> On Jan 13, 2017, at 5:14 PM, Xiaodi Wu via swift-evolution 
> <[email protected]> wrote:
> 
> [Resending to list with original message removed for length.]
> 
> This is fantastic. Glad to see it take shape. Very neat and insightful to 
> have trailingZeros on BinaryInteger but leadingZeros on FixedWidthInteger. A 
> couple of questions on smart shifts: What is the performance penalty as 
> compared to the existing operators? Beyond performance, what are the 
> implications for migrating existing bit twiddling algorithms written in Swift 
> 3?

Hi Xiaodi —

I don’t want to speak for Max and Dave, but I think I can provide some insight 
for your questions about shifts.

First, the overwhelming majority of shifts have a compile-time-constant RHS. 
For these cases, there’s no performance change (except that the smart shifts 
may be able to optimize away the entire expression if the shift is overlarge).

_DATA SHOWN:_
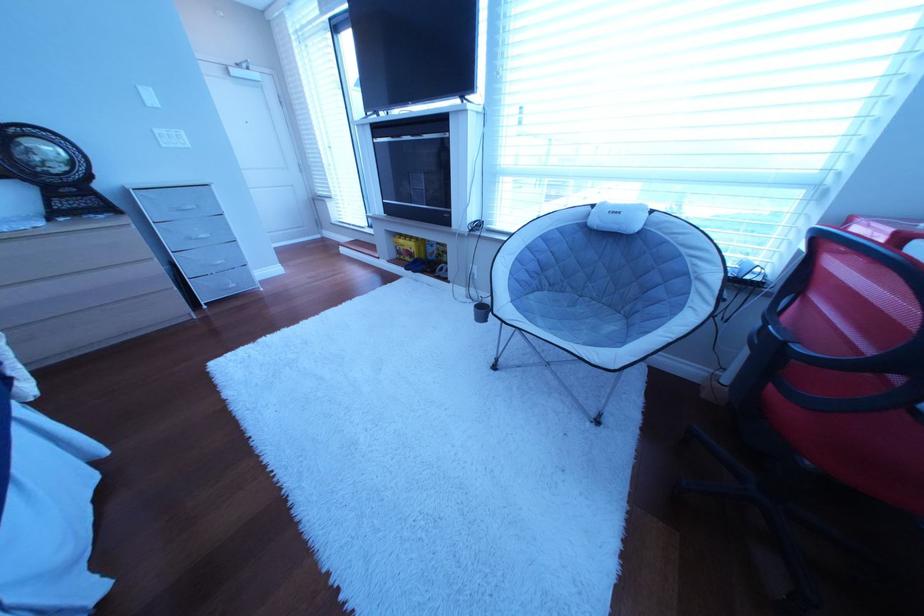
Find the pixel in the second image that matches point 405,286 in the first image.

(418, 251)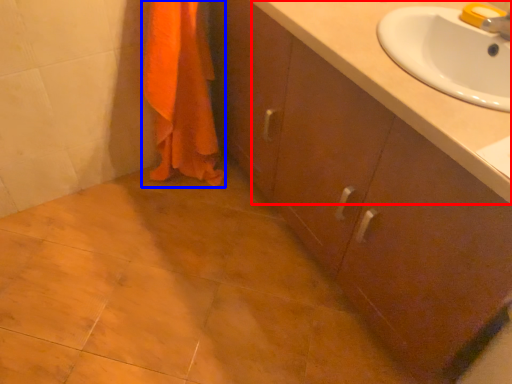
Question: Which object appears farthest to the camera in this image, counter top (highlighted by a red box) or bath towel (highlighted by a blue box)?

Choices:
 (A) counter top
 (B) bath towel

Answer: (B)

_TASKS TO CARRY OUT:_
1. Say whether each statement agrees with the email, answering yes or no and quoting the words from it that decide. (a) Most shifts have a right-hand side that is constant at compile time. (b) leadingZeros is placed on BinaryInteger. (c) The original message was left out when the note was resent to the list.
2. Quote the email word for word from "I don’t want" up to and including "shift is overlarge).".
The lines that come after the email are separate material.

_WRITTEN RESPONSES:_
1.
(a) Yes: "the overwhelming majority of shifts have a compile-time-constant RHS"
(b) No: "leadingZeros on FixedWidthInteger"
(c) Yes: "original message removed for length"

2.
I don’t want to speak for Max and Dave, but I think I can provide some insight 
for your questions about shifts.

First, the overwhelming majority of shifts have a compile-time-constant RHS. 
For these cases, there’s no performance change (except that the smart shifts 
may be able to optimize away the entire expression if the shift is overlarge).